TableBench: A Comprehensive and Complex Benchmark for Table Question Answering
Xianjie Wu, Jian Yang, Linzheng Chai, Ge Zhang, Jiaheng Liu, Xinrun Du, Di Liang, Daixin Shu, Xianfu Cheng, Tianzhen Sun, Guanglin Niu, Tongliang Li, Zhoujun Li
2024-08-21

Summary
This paper presents TableBench, a new benchmark designed to evaluate how well language models can answer questions based on table data.
What's the problem?
While language models have improved in handling text and data, they still struggle with complex reasoning needed for real-world tables.
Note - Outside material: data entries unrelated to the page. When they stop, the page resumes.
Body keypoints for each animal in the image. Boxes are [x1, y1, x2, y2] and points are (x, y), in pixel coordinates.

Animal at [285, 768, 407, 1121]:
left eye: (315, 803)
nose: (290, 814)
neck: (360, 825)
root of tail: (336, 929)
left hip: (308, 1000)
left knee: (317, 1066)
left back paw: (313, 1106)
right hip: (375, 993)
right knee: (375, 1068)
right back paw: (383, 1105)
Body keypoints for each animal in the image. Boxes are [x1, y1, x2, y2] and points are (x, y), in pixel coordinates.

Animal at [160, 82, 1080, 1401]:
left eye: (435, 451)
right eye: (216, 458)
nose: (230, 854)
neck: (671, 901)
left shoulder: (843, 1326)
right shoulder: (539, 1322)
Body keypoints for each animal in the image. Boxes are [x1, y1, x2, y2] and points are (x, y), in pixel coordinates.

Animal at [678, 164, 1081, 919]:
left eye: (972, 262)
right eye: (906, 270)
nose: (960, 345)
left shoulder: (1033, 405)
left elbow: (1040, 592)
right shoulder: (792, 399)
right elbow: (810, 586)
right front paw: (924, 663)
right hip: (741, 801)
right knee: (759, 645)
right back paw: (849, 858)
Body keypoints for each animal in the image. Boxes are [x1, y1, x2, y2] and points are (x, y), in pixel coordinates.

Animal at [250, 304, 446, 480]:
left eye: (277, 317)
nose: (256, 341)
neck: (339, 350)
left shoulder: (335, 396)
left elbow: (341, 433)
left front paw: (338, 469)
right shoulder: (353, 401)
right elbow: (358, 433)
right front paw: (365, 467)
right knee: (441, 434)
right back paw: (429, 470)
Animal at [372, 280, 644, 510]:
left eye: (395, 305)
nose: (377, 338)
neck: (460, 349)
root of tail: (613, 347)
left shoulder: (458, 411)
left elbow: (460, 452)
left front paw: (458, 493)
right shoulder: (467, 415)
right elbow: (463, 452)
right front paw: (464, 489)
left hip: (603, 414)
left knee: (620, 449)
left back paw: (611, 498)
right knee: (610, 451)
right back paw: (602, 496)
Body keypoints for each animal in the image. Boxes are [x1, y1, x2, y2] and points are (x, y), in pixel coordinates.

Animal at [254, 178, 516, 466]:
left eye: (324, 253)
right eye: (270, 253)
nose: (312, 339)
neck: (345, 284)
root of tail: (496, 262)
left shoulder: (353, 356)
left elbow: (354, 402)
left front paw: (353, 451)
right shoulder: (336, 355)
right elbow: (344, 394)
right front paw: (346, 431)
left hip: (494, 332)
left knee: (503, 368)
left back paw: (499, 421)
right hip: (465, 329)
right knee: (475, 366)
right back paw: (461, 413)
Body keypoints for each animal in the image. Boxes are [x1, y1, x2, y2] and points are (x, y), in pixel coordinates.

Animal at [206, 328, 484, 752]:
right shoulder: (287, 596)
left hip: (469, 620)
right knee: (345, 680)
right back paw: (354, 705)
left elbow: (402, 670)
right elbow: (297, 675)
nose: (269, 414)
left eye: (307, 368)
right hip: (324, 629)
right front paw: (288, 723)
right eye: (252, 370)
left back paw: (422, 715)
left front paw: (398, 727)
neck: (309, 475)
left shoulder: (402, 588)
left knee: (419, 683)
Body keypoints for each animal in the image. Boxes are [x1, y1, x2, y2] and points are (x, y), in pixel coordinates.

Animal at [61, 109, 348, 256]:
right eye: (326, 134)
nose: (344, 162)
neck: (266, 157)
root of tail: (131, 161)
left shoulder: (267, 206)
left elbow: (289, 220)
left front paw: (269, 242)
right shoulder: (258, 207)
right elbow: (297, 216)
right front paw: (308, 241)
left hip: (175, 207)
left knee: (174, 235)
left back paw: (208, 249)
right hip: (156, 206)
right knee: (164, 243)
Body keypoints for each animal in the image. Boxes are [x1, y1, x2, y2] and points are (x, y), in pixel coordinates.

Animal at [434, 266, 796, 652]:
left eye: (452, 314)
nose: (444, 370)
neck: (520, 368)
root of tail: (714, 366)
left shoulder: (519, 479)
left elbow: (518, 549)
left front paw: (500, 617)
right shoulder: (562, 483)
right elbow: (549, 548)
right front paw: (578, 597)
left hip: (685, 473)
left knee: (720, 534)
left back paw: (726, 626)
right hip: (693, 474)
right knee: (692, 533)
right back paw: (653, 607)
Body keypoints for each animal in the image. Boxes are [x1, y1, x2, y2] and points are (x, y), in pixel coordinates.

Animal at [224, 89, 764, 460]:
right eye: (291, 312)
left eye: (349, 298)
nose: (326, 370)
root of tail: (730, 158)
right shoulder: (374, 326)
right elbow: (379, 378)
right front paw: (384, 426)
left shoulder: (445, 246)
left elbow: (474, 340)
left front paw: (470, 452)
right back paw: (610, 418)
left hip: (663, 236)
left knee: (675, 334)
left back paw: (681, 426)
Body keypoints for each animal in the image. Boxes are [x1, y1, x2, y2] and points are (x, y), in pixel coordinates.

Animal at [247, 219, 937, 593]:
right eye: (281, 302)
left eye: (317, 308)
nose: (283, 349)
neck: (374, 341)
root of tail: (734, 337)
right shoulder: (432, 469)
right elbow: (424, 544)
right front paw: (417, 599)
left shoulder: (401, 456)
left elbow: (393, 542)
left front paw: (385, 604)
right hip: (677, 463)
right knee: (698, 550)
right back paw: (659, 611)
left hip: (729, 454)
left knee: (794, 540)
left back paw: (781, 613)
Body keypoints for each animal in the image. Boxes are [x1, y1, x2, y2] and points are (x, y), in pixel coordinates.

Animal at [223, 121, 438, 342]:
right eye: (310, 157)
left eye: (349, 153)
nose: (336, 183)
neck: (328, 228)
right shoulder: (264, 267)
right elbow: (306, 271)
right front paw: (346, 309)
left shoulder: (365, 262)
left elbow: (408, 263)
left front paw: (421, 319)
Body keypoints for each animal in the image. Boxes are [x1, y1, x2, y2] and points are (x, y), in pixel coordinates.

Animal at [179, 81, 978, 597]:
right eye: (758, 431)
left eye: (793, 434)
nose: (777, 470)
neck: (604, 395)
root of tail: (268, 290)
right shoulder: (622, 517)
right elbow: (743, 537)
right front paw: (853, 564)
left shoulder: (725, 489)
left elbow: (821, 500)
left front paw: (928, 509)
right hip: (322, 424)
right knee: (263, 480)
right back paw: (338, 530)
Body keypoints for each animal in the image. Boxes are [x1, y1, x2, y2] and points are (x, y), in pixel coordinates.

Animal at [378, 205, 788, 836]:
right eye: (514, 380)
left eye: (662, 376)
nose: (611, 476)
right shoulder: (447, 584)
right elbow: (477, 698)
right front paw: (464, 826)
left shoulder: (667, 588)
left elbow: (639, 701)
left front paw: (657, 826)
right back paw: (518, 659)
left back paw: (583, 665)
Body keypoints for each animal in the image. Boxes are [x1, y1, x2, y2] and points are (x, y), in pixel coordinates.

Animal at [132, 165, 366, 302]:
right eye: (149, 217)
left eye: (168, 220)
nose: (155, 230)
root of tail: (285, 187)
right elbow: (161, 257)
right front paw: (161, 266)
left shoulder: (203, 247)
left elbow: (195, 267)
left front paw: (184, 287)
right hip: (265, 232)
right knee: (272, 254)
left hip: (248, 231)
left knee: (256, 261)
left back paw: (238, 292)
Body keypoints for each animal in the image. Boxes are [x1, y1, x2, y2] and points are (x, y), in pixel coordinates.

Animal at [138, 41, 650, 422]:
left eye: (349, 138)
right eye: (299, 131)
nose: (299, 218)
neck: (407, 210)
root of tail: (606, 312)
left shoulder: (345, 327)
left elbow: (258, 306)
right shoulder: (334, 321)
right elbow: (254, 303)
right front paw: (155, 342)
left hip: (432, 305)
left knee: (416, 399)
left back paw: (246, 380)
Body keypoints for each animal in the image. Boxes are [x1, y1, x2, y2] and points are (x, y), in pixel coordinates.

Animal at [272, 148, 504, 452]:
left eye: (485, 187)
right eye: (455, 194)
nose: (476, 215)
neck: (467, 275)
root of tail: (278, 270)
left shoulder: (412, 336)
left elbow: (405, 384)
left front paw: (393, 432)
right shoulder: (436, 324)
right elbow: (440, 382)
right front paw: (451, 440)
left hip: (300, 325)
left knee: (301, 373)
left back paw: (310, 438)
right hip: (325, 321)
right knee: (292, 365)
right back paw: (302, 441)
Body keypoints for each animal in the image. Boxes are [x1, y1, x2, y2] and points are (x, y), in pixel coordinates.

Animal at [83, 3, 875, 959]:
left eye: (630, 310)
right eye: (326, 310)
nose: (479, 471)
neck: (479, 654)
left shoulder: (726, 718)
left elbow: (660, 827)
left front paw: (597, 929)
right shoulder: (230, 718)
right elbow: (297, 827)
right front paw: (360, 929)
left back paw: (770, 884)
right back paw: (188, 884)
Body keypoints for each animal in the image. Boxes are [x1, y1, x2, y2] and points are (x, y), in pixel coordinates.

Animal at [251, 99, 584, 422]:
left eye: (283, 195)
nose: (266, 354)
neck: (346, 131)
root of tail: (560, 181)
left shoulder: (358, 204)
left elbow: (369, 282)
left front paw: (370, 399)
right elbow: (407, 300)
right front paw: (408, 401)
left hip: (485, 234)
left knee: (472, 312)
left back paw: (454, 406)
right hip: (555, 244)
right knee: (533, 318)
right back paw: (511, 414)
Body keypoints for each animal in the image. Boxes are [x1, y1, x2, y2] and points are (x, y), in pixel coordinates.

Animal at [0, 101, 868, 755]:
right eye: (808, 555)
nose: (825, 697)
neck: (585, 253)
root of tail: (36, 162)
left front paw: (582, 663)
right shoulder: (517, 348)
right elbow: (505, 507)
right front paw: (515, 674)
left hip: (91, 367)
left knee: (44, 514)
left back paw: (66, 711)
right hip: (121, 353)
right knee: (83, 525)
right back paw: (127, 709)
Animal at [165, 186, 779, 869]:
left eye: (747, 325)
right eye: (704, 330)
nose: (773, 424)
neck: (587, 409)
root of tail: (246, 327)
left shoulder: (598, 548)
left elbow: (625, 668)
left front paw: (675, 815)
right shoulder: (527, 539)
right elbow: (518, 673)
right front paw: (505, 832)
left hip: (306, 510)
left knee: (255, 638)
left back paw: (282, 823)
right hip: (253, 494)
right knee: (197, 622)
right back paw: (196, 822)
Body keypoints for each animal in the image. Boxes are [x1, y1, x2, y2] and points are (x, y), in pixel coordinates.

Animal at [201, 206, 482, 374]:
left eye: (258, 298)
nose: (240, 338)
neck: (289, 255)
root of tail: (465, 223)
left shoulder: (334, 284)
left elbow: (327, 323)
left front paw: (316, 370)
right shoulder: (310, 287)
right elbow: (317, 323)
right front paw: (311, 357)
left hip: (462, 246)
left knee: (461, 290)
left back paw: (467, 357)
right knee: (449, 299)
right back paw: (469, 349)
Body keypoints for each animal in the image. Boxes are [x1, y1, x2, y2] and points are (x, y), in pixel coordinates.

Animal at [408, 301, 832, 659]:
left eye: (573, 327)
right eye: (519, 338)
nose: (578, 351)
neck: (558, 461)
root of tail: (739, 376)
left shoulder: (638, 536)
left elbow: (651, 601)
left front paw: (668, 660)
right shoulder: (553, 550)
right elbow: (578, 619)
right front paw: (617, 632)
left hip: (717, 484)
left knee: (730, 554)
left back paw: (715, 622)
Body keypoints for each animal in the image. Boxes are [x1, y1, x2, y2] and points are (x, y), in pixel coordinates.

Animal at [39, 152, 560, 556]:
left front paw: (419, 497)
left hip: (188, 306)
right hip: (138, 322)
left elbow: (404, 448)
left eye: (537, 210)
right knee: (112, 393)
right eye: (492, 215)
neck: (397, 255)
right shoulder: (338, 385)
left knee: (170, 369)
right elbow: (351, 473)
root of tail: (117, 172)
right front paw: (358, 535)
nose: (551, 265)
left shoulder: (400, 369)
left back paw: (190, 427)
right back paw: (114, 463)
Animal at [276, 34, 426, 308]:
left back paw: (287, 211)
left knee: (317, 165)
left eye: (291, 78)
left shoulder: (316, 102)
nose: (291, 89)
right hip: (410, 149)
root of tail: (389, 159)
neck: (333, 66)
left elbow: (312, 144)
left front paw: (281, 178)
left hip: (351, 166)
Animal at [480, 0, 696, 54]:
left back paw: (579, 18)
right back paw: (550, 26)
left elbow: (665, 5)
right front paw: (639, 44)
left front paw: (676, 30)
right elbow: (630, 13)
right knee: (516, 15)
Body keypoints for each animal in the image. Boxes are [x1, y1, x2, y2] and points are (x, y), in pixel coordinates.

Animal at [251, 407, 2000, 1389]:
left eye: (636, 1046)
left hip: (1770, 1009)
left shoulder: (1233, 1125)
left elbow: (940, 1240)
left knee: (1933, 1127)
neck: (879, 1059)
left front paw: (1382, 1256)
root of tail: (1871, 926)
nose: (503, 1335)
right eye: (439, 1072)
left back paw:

Most existing tests do not reflect the challenges faced in practical applications, making it hard to know how well these models would perform in real situations.
What's the solution?
To tackle this issue, the authors created TableBench, which includes 18 different tasks across four main categories related to table question answering. They also developed a new model called TableLLM, trained on a specially designed dataset called TableInstruct. This setup allows for better evaluation of how language models can handle various table-related questions.
Why it matters?
This research is important because it helps improve the understanding of how language models can be used in real-world scenarios involving tabular data. By providing a more accurate way to assess their capabilities, TableBench can lead to advancements in AI applications that rely on data from tables, such as finance, research, and data analysis.
Abstract
Recent advancements in Large Language Models (LLMs) have markedly enhanced the interpretation and processing of tabular data, introducing previously unimaginable capabilities. Despite these achievements, LLMs still encounter significant challenges when applied in industrial scenarios, particularly due to the increased complexity of reasoning required with real-world tabular data, underscoring a notable disparity between academic benchmarks and practical applications. To address this discrepancy, we conduct a detailed investigation into the application of tabular data in industrial scenarios and propose a comprehensive and complex benchmark TableBench, including 18 fields within four major categories of table question answering (TableQA) capabilities. Furthermore, we introduce TableLLM, trained on our meticulously constructed training set TableInstruct, achieving comparable performance with GPT-3.5. Massive experiments conducted on TableBench indicate that both open-source and proprietary LLMs still have significant room for improvement to meet real-world demands, where the most advanced model, GPT-4, achieves only a modest score compared to humans.